The 1969 event was undoubtedly one of the most formative moments in music history, but as we’ve learned with most music festivals, they lend themselves to some pretty awesome style-spotting. Long before the concept of street style or even festival style existed, Woodstock showcased inspiring women wearing sweet bell bottoms, crop tops and knit dresses.
Fashions of the 1960s reflected youth. From the child-like short skirts of the mid 1960s to the costume type outfits of the hippies, clothing took on new lines, color, and a reflection of vibrant optimism mixed with an idealistic yearning for a new egalitarian society.
The introduction of The Pill encouraged women to seek a new kind of freedom. The Civil Rights Act of 1964 increased interest in African culture as well as interest in other ethnic groups. Western youth no longer saw themselves as a homogenized whole, but as a collection of tribes with a wide variety of interests and self created roles.
The 1960s was a time of social and cultural change, due in large part, to population demographics. According to the US Census Bureau, 36% of the US population was under 18 in 1960. A youth movement was underway.
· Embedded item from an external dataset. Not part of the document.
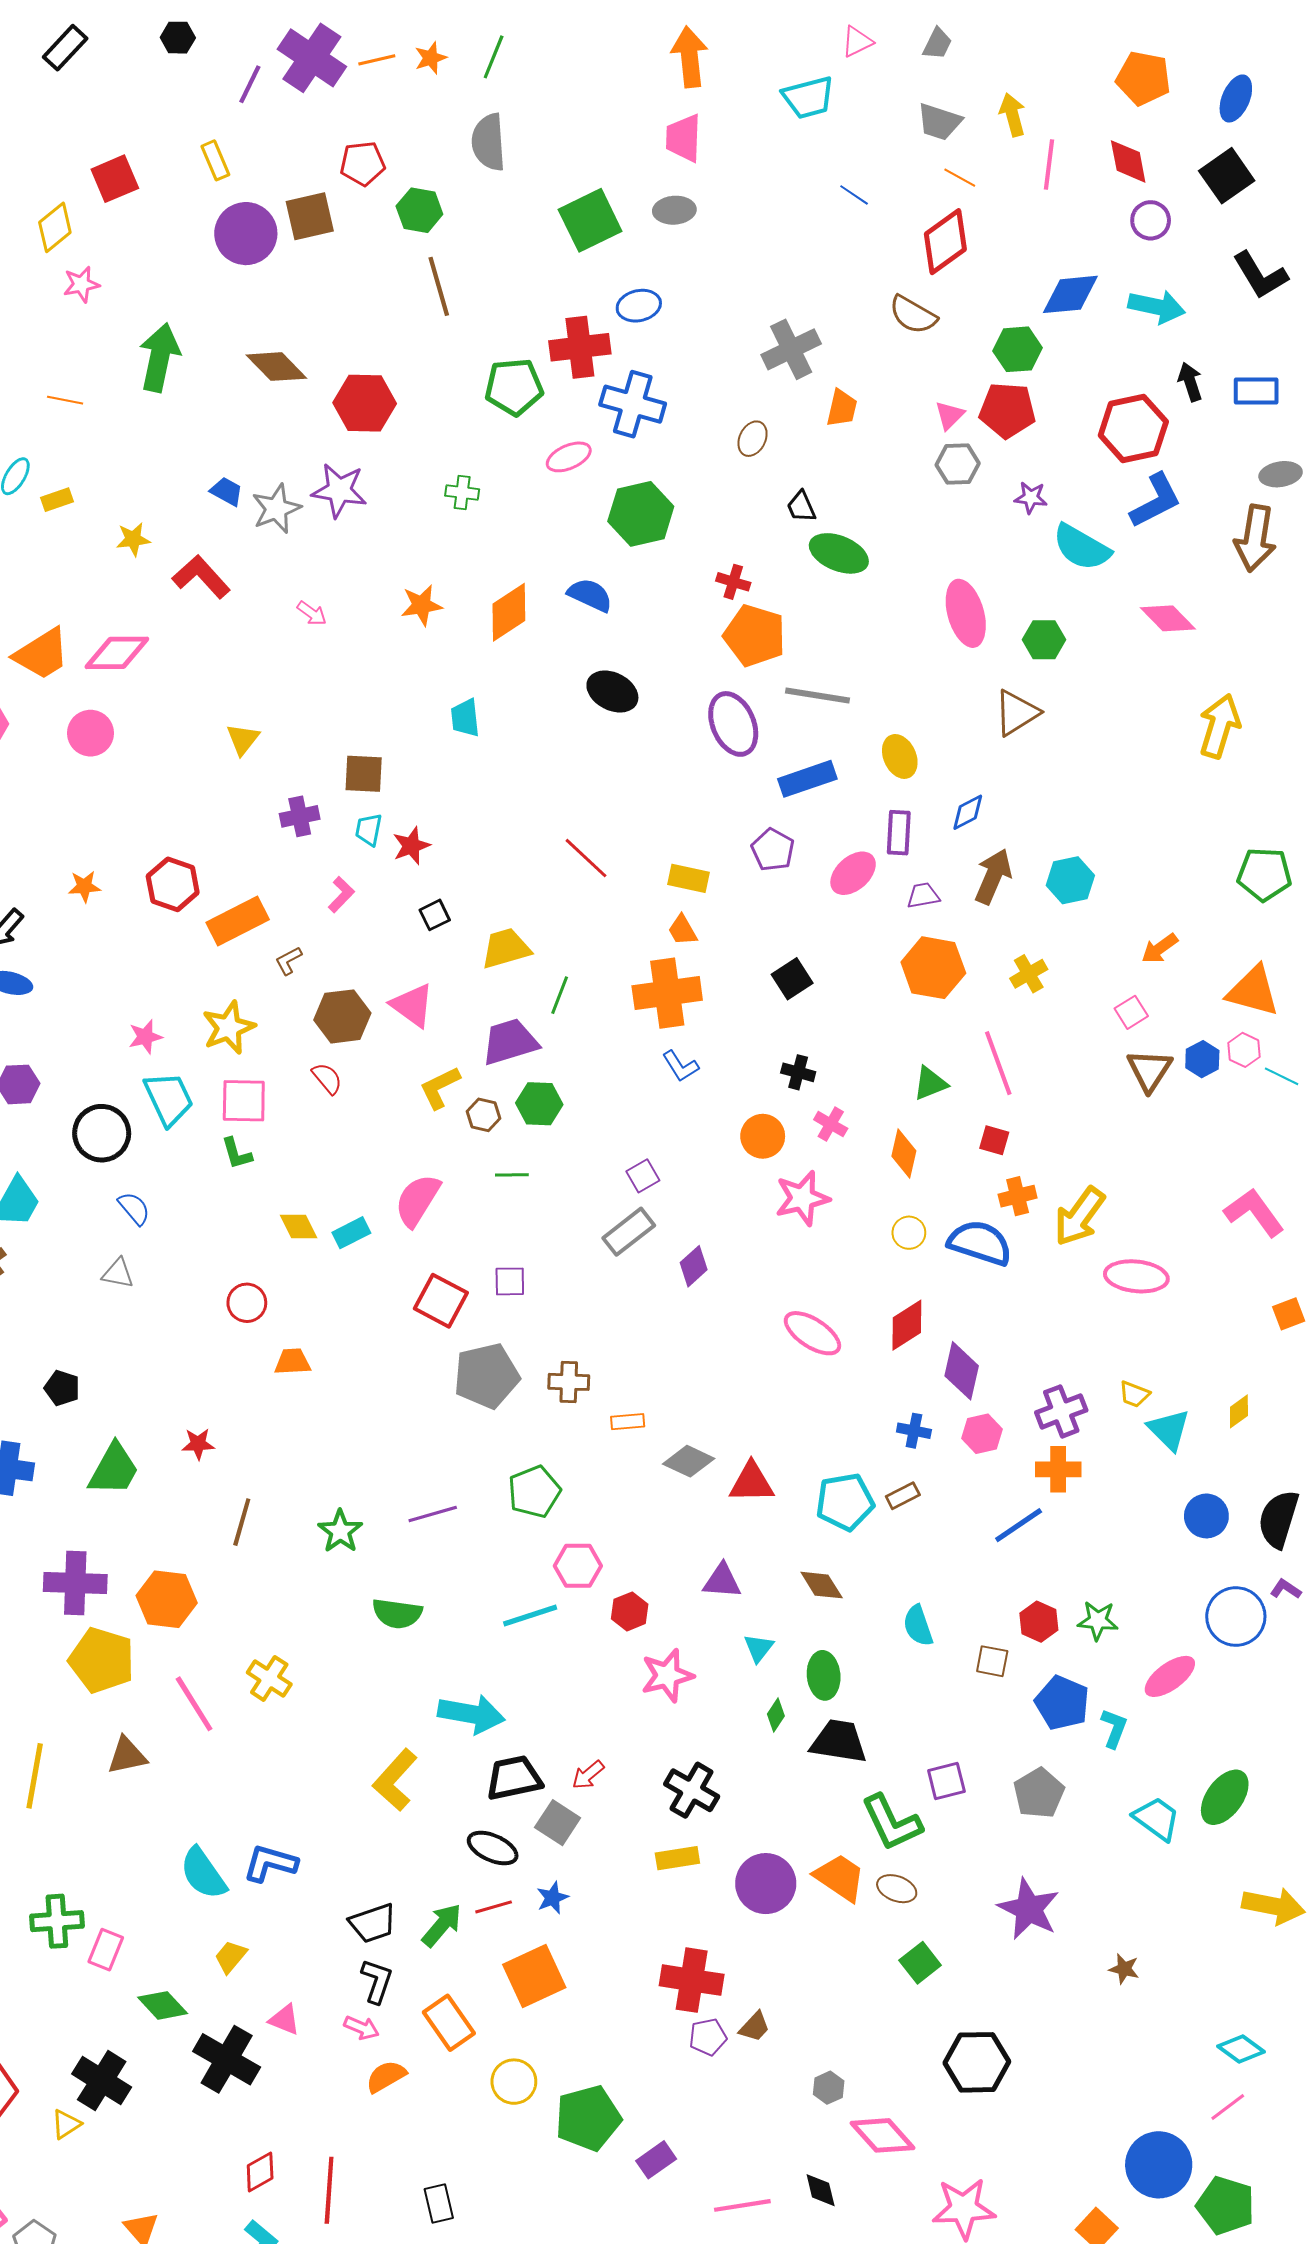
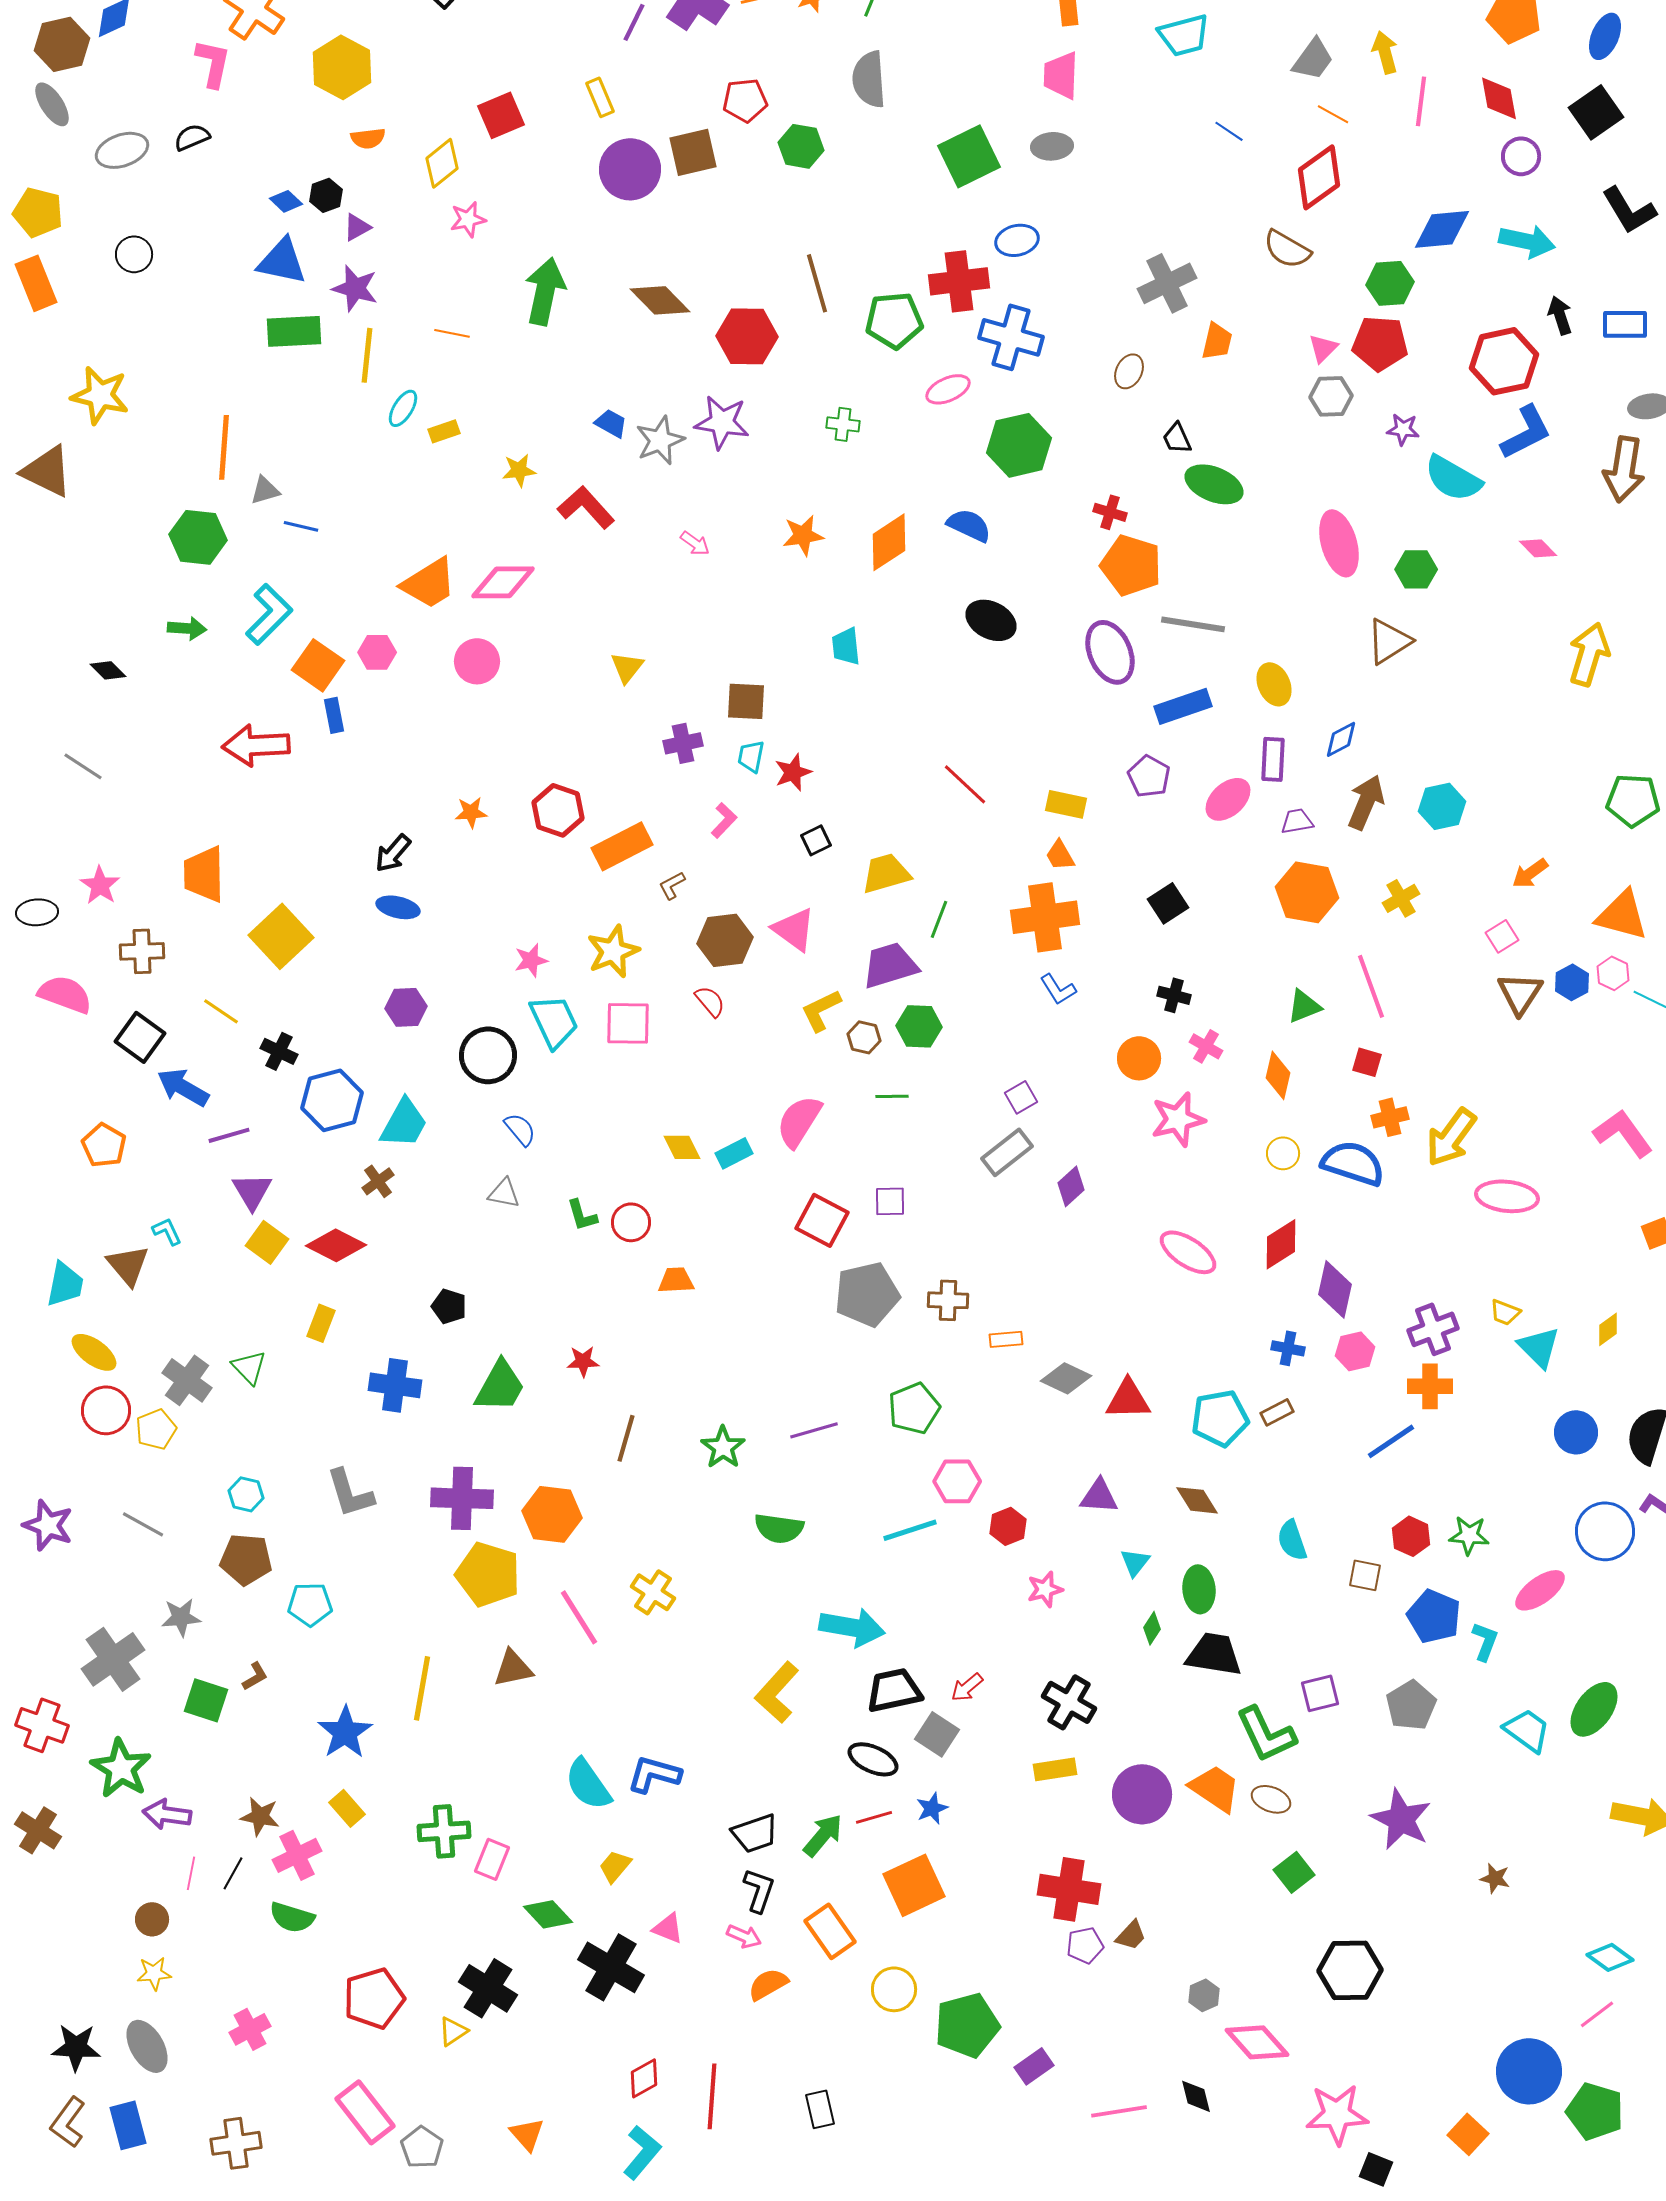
gray trapezoid: (939, 122) -> (1313, 59), turned -72
brown line: (439, 286) -> (817, 283), moved
pink diamond: (1168, 618) -> (1538, 548), size x0.7
green L-shape: (237, 1153) -> (582, 1215), moved
pink star: (667, 1675) -> (1045, 1589), size x0.7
The youthful population of the 1960s wore short skirts, geometric prints, and bright colors. From the casual sophistication of the early 60’s, to the Pop Art and Op Art influences of the Mods, dress styles went through radical changes. Women had never shown so much skin. Young people rejected traditional clothing until second half of the decade, a kind of style anarchy created a new Bohemian look introduced by the hippie movement.